* _Task to complete_
Each line below needs to be printed again exactly.

[Stored data]
◆ ◆ ◆
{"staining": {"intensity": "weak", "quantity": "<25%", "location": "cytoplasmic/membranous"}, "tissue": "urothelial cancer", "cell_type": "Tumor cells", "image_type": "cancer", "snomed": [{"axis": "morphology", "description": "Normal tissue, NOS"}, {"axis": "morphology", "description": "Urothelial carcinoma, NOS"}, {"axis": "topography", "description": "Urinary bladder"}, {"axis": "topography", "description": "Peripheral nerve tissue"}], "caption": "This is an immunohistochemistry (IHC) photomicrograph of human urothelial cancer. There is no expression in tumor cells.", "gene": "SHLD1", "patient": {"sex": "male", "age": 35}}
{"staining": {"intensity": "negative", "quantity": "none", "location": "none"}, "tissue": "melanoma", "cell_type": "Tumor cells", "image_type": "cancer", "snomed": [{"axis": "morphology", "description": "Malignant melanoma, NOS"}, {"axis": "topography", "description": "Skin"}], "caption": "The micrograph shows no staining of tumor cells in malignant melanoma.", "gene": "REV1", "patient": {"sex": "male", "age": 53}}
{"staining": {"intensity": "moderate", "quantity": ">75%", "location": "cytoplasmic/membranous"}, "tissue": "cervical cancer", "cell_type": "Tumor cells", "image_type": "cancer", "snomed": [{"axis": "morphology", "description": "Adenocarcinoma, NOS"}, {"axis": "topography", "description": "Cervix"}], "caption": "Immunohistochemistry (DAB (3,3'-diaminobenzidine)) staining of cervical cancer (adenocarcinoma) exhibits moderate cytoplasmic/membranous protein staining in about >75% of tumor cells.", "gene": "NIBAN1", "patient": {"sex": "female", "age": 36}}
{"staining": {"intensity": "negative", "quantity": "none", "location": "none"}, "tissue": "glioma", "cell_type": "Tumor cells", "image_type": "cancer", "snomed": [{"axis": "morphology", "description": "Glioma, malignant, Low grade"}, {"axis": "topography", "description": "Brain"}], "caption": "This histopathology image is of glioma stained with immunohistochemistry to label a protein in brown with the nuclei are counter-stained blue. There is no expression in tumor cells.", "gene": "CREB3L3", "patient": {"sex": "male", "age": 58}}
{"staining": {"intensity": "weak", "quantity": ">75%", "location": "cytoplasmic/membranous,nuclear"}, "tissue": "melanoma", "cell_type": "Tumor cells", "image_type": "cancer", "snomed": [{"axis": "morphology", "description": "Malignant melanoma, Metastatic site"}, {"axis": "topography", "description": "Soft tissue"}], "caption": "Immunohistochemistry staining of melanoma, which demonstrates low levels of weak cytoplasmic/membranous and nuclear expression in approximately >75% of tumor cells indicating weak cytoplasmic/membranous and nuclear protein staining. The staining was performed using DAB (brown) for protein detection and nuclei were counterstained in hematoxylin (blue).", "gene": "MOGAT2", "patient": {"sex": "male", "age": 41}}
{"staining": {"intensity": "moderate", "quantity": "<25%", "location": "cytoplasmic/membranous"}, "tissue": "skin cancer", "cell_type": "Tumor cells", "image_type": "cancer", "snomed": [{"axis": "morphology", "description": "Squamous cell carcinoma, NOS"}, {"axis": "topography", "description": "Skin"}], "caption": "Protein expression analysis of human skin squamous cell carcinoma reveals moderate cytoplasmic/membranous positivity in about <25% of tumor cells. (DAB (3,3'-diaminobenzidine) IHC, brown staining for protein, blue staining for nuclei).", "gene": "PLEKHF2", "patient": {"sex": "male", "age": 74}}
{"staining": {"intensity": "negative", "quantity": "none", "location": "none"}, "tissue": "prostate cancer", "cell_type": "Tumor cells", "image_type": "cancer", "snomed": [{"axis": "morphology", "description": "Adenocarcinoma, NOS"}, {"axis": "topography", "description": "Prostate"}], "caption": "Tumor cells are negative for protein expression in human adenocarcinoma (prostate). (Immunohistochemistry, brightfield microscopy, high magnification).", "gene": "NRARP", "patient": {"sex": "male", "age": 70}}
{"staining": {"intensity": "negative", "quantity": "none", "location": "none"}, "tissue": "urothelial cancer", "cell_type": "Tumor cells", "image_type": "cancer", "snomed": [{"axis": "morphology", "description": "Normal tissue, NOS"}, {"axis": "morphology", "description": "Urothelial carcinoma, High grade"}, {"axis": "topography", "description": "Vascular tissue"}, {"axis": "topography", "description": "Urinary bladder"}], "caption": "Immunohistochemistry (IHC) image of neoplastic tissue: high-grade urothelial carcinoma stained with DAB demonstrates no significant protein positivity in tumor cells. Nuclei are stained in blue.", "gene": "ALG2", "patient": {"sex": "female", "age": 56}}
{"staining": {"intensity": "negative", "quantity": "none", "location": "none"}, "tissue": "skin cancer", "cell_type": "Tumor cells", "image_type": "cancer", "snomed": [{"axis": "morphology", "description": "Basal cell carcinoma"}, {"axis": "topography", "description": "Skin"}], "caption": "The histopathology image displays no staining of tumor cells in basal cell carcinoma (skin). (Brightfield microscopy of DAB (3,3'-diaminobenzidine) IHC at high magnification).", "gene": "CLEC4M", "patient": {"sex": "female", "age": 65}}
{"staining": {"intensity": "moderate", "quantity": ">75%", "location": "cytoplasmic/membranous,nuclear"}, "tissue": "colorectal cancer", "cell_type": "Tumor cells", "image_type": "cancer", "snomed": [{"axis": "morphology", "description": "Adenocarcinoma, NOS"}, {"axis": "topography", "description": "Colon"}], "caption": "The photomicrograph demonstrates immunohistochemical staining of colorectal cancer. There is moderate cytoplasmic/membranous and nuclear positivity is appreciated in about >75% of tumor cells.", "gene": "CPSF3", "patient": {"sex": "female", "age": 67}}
◆ ◆ ◆
* _Task solution_
{"staining": {"intensity": "weak", "quantity": "<25%", "location": "cytoplasmic/membranous"}, "tissue": "urothelial cancer", "cell_type": "Tumor cells", "image_type": "cancer", "snomed": [{"axis": "morphology", "description": "Normal tissue, NOS"}, {"axis": "morphology", "description": "Urothelial carcinoma, NOS"}, {"axis": "topography", "description": "Urinary bladder"}, {"axis": "topography", "description": "Peripheral nerve tissue"}], "caption": "This is an immunohistochemistry (IHC) photomicrograph of human urothelial cancer. There is no expression in tumor cells.", "gene": "SHLD1", "patient": {"sex": "male", "age": 35}}
{"staining": {"intensity": "negative", "quantity": "none", "location": "none"}, "tissue": "melanoma", "cell_type": "Tumor cells", "image_type": "cancer", "snomed": [{"axis": "morphology", "description": "Malignant melanoma, NOS"}, {"axis": "topography", "description": "Skin"}], "caption": "The micrograph shows no staining of tumor cells in malignant melanoma.", "gene": "REV1", "patient": {"sex": "male", "age": 53}}
{"staining": {"intensity": "moderate", "quantity": ">75%", "location": "cytoplasmic/membranous"}, "tissue": "cervical cancer", "cell_type": "Tumor cells", "image_type": "cancer", "snomed": [{"axis": "morphology", "description": "Adenocarcinoma, NOS"}, {"axis": "topography", "description": "Cervix"}], "caption": "Immunohistochemistry (DAB (3,3'-diaminobenzidine)) staining of cervical cancer (adenocarcinoma) exhibits moderate cytoplasmic/membranous protein staining in about >75% of tumor cells.", "gene": "NIBAN1", "patient": {"sex": "female", "age": 36}}
{"staining": {"intensity": "negative", "quantity": "none", "location": "none"}, "tissue": "glioma", "cell_type": "Tumor cells", "image_type": "cancer", "snomed": [{"axis": "morphology", "description": "Glioma, malignant, Low grade"}, {"axis": "topography", "description": "Brain"}], "caption": "This histopathology image is of glioma stained with immunohistochemistry to label a protein in brown with the nuclei are counter-stained blue. There is no expression in tumor cells.", "gene": "CREB3L3", "patient": {"sex": "male", "age": 58}}
{"staining": {"intensity": "weak", "quantity": ">75%", "location": "cytoplasmic/membranous,nuclear"}, "tissue": "melanoma", "cell_type": "Tumor cells", "image_type": "cancer", "snomed": [{"axis": "morphology", "description": "Malignant melanoma, Metastatic site"}, {"axis": "topography", "description": "Soft tissue"}], "caption": "Immunohistochemistry staining of melanoma, which demonstrates low levels of weak cytoplasmic/membranous and nuclear expression in approximately >75% of tumor cells indicating weak cytoplasmic/membranous and nuclear protein staining. The staining was performed using DAB (brown) for protein detection and nuclei were counterstained in hematoxylin (blue).", "gene": "MOGAT2", "patient": {"sex": "male", "age": 41}}
{"staining": {"intensity": "moderate", "quantity": "<25%", "location": "cytoplasmic/membranous"}, "tissue": "skin cancer", "cell_type": "Tumor cells", "image_type": "cancer", "snomed": [{"axis": "morphology", "description": "Squamous cell carcinoma, NOS"}, {"axis": "topography", "description": "Skin"}], "caption": "Protein expression analysis of human skin squamous cell carcinoma reveals moderate cytoplasmic/membranous positivity in about <25% of tumor cells. (DAB (3,3'-diaminobenzidine) IHC, brown staining for protein, blue staining for nuclei).", "gene": "PLEKHF2", "patient": {"sex": "male", "age": 74}}
{"staining": {"intensity": "negative", "quantity": "none", "location": "none"}, "tissue": "prostate cancer", "cell_type": "Tumor cells", "image_type": "cancer", "snomed": [{"axis": "morphology", "description": "Adenocarcinoma, NOS"}, {"axis": "topography", "description": "Prostate"}], "caption": "Tumor cells are negative for protein expression in human adenocarcinoma (prostate). (Immunohistochemistry, brightfield microscopy, high magnification).", "gene": "NRARP", "patient": {"sex": "male", "age": 70}}
{"staining": {"intensity": "negative", "quantity": "none", "location": "none"}, "tissue": "urothelial cancer", "cell_type": "Tumor cells", "image_type": "cancer", "snomed": [{"axis": "morphology", "description": "Normal tissue, NOS"}, {"axis": "morphology", "description": "Urothelial carcinoma, High grade"}, {"axis": "topography", "description": "Vascular tissue"}, {"axis": "topography", "description": "Urinary bladder"}], "caption": "Immunohistochemistry (IHC) image of neoplastic tissue: high-grade urothelial carcinoma stained with DAB demonstrates no significant protein positivity in tumor cells. Nuclei are stained in blue.", "gene": "ALG2", "patient": {"sex": "female", "age": 56}}
{"staining": {"intensity": "negative", "quantity": "none", "location": "none"}, "tissue": "skin cancer", "cell_type": "Tumor cells", "image_type": "cancer", "snomed": [{"axis": "morphology", "description": "Basal cell carcinoma"}, {"axis": "topography", "description": "Skin"}], "caption": "The histopathology image displays no staining of tumor cells in basal cell carcinoma (skin). (Brightfield microscopy of DAB (3,3'-diaminobenzidine) IHC at high magnification).", "gene": "CLEC4M", "patient": {"sex": "female", "age": 65}}
{"staining": {"intensity": "moderate", "quantity": ">75%", "location": "cytoplasmic/membranous,nuclear"}, "tissue": "colorectal cancer", "cell_type": "Tumor cells", "image_type": "cancer", "snomed": [{"axis": "morphology", "description": "Adenocarcinoma, NOS"}, {"axis": "topography", "description": "Colon"}], "caption": "The photomicrograph demonstrates immunohistochemical staining of colorectal cancer. There is moderate cytoplasmic/membranous and nuclear positivity is appreciated in about >75% of tumor cells.", "gene": "CPSF3", "patient": {"sex": "female", "age": 67}}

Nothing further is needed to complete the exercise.